[Start of section]

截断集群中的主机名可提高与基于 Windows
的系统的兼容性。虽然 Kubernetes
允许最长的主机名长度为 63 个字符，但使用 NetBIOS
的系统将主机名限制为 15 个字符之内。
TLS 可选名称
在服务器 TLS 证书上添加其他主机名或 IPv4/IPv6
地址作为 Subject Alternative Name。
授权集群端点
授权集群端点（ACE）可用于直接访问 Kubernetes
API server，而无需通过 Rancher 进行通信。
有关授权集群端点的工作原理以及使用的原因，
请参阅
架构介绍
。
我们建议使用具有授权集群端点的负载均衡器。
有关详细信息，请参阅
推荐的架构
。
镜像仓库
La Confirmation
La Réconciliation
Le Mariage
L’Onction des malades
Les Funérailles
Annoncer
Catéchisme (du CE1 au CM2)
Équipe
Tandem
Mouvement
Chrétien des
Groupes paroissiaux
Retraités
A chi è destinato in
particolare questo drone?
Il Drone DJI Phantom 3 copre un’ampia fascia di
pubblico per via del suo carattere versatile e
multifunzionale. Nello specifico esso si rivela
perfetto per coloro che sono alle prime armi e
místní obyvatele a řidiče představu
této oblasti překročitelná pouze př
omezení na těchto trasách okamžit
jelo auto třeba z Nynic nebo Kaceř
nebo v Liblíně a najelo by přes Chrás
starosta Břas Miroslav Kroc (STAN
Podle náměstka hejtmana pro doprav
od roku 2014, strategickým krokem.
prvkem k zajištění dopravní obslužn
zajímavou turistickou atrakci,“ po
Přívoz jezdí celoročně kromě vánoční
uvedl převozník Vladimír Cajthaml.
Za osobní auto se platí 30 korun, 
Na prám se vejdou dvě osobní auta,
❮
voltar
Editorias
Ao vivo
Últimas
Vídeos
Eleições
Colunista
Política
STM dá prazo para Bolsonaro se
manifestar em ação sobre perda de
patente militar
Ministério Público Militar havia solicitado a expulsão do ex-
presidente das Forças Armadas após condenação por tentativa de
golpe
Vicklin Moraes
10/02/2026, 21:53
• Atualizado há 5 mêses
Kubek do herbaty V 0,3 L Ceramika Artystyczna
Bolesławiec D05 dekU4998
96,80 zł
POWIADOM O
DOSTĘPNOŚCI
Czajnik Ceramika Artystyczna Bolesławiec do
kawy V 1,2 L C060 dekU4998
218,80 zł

[End of section]
[Start of section]

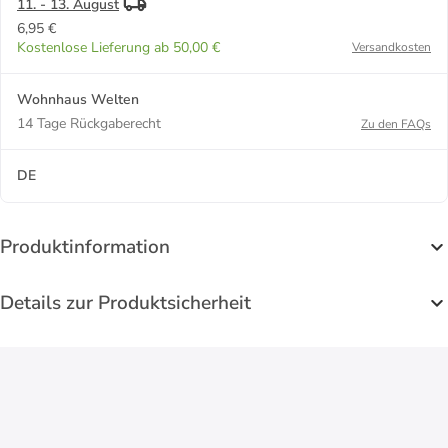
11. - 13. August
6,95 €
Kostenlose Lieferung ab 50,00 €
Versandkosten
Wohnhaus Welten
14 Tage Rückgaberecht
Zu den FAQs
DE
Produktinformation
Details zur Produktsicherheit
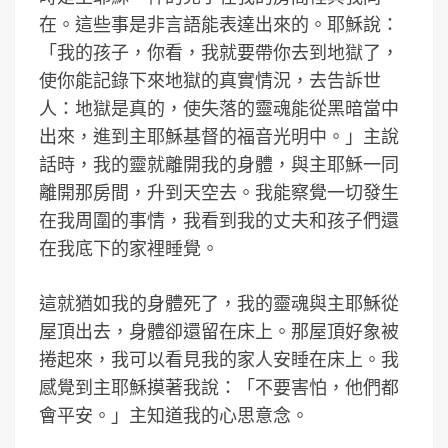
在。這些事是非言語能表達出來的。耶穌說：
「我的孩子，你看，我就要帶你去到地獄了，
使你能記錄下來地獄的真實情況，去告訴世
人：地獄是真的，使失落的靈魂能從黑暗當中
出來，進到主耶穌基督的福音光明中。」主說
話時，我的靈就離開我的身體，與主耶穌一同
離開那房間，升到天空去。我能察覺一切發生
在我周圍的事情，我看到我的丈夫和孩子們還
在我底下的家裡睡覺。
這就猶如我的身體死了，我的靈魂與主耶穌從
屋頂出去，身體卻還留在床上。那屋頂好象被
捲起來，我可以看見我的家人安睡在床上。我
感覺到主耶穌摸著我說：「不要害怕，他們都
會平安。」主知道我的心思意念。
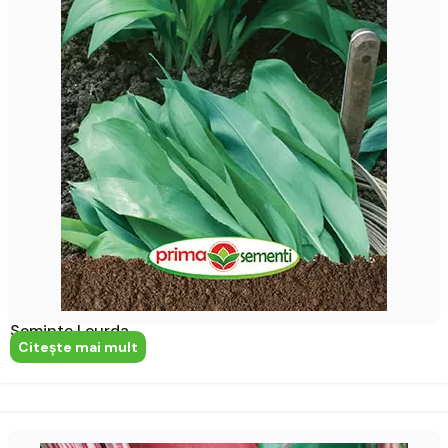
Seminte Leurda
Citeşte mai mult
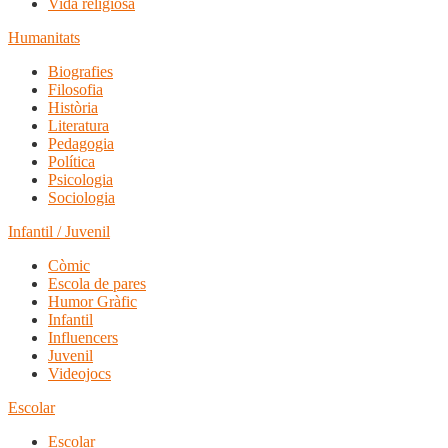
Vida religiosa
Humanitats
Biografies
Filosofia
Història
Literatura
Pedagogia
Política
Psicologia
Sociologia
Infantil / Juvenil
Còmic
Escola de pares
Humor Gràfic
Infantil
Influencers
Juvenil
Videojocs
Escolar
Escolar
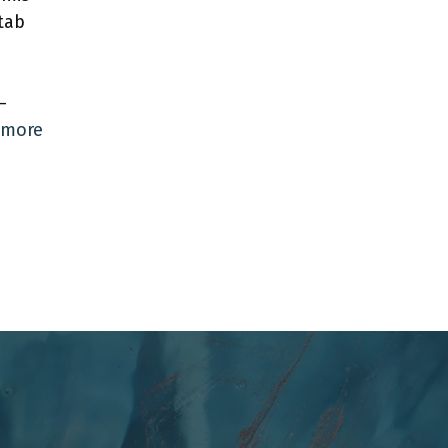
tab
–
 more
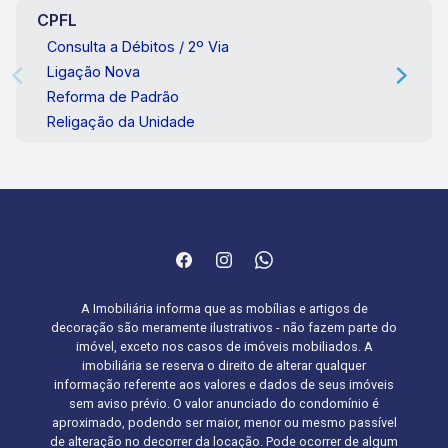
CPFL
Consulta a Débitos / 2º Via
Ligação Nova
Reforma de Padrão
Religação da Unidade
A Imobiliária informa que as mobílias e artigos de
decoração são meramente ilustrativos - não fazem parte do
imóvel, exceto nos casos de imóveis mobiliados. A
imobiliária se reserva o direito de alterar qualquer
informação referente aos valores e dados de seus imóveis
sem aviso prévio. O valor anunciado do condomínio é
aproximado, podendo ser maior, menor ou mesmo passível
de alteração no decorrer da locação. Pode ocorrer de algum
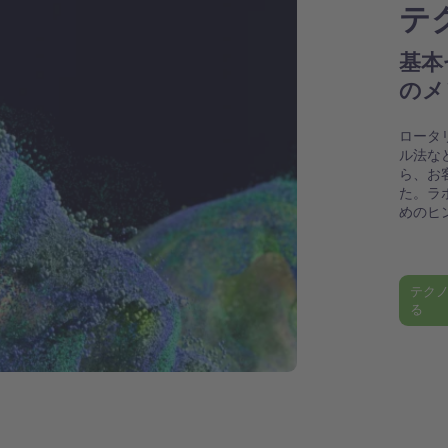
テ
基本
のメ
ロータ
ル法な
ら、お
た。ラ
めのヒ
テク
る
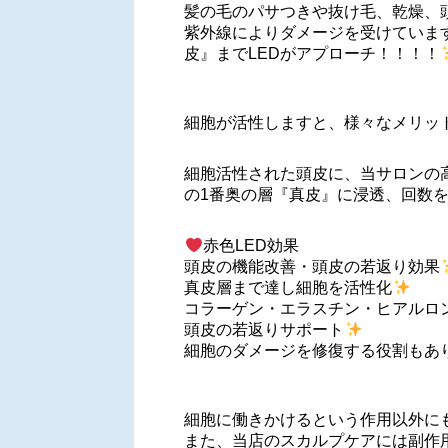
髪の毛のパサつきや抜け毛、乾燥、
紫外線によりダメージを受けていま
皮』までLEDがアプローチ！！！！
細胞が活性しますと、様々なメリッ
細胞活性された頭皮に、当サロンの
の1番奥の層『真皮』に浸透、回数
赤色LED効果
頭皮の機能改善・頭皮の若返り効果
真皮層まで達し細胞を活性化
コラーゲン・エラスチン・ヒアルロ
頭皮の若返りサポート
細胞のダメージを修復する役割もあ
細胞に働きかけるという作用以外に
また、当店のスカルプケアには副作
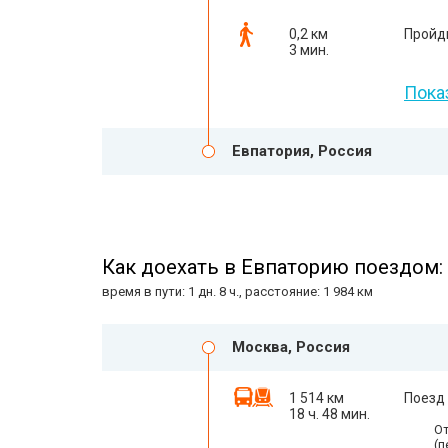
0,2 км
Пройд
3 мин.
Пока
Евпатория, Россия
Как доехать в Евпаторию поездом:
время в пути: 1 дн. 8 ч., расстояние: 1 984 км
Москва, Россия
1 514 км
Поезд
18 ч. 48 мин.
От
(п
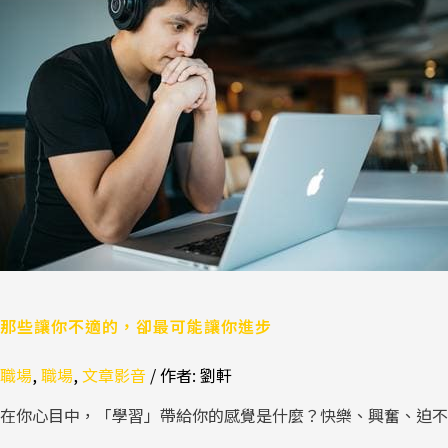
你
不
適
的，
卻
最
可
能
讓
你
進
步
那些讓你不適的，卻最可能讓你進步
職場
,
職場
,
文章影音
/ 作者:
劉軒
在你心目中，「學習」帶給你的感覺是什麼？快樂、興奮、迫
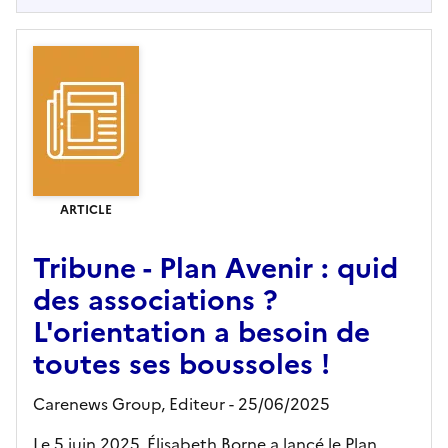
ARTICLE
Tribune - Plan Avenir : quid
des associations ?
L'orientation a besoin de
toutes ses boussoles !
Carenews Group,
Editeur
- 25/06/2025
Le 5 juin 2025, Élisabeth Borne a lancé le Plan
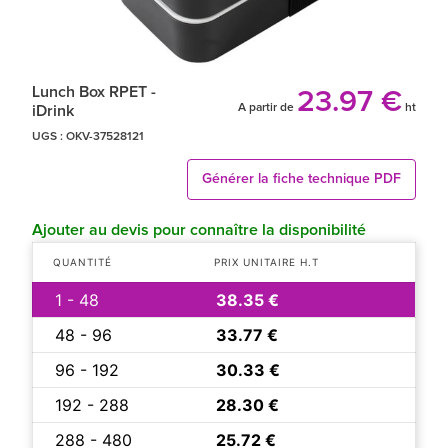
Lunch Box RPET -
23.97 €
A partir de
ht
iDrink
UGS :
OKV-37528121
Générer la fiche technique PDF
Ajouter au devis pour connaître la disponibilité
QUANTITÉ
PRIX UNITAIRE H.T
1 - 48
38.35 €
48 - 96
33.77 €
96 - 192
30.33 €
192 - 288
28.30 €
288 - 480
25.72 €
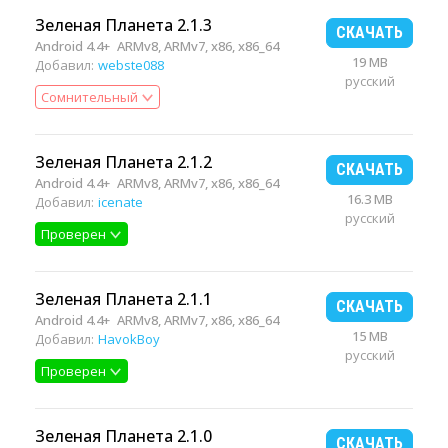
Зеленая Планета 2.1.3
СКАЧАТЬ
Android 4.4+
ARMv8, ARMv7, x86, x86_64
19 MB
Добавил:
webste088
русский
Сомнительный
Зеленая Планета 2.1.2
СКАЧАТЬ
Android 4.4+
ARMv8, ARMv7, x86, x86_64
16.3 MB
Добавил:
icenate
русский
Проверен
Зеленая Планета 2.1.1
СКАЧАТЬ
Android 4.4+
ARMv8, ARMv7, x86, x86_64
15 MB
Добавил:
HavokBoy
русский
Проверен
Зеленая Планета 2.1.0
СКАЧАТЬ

[End of section]
[Start of section]

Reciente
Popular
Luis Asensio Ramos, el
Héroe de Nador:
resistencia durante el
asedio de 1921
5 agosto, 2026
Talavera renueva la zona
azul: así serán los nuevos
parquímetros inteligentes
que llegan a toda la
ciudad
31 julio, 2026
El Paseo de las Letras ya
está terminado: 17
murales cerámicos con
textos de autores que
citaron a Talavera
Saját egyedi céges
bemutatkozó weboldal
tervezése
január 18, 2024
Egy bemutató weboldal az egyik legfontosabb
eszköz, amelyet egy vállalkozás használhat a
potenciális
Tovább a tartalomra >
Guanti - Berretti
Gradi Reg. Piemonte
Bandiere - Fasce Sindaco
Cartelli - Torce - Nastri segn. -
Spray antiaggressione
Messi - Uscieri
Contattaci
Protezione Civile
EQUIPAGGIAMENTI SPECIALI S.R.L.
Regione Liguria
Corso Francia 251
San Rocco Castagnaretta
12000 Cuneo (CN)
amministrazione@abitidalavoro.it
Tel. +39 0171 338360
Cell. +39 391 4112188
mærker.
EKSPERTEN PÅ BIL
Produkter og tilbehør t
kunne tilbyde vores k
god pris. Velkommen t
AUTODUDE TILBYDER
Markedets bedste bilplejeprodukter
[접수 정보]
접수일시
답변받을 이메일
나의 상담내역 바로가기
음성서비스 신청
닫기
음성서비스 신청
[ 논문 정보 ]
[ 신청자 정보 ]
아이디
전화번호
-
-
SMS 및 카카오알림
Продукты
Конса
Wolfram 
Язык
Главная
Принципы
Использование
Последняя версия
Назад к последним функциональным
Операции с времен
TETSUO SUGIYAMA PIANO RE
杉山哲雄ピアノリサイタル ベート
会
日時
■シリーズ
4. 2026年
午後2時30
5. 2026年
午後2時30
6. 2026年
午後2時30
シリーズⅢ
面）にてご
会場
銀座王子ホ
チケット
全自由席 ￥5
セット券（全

[End of section]

- [WHAT THE TASK REQUIRES] Recast the data from the line containing "截断集群中的主机名可提高与基于 Windows" through the line containing "místní obyvatele a řidiče představu" as a Markdown table with the columns Entry and Content, numbering each line in Entry and omitting any blank lines.

- [TASK ANSWER]
| Entry | Content |
|---|---|
| 1 | 截断集群中的主机名可提高与基于 Windows |
| 2 | 的系统的兼容性。虽然 Kubernetes |
| 3 | 允许最长的主机名长度为 63 个字符，但使用 NetBIOS |
| 4 | 的系统将主机名限制为 15 个字符之内。 |
| 5 | TLS 可选名称 |
| 6 | 在服务器 TLS 证书上添加其他主机名或 IPv4/IPv6 |
| 7 | 地址作为 Subject Alternative Name。 |
| 8 | 授权集群端点 |
| 9 | 授权集群端点（ACE）可用于直接访问 Kubernetes |
| 10 | API server，而无需通过 Rancher 进行通信。 |
| 11 | 有关授权集群端点的工作原理以及使用的原因， |
| 12 | 请参阅 |
| 13 | 架构介绍 |
| 14 | 。 |
| 15 | 我们建议使用具有授权集群端点的负载均衡器。 |
| 16 | 有关详细信息，请参阅 |
| 17 | 推荐的架构 |
| 18 | 。 |
| 19 | 镜像仓库 |
| 20 | La Confirmation |
| 21 | La Réconciliation |
| 22 | Le Mariage |
| 23 | L’Onction des malades |
| 24 | Les Funérailles |
| 25 | Annoncer |
| 26 | Catéchisme (du CE1 au CM2) |
| 27 | Équipe |
| 28 | Tandem |
| 29 | Mouvement |
| 30 | Chrétien des |
| 31 | Groupes paroissiaux |
| 32 | Retraités |
| 33 | A chi è destinato in |
| 34 | particolare questo drone? |
| 35 | Il Drone DJI Phantom 3 copre un’ampia fascia di |
| 36 | pubblico per via del suo carattere versatile e |
| 37 | multifunzionale. Nello specifico esso si rivela |
| 38 | perfetto per coloro che sono alle prime armi e |
| 39 | místní obyvatele a řidiče představu |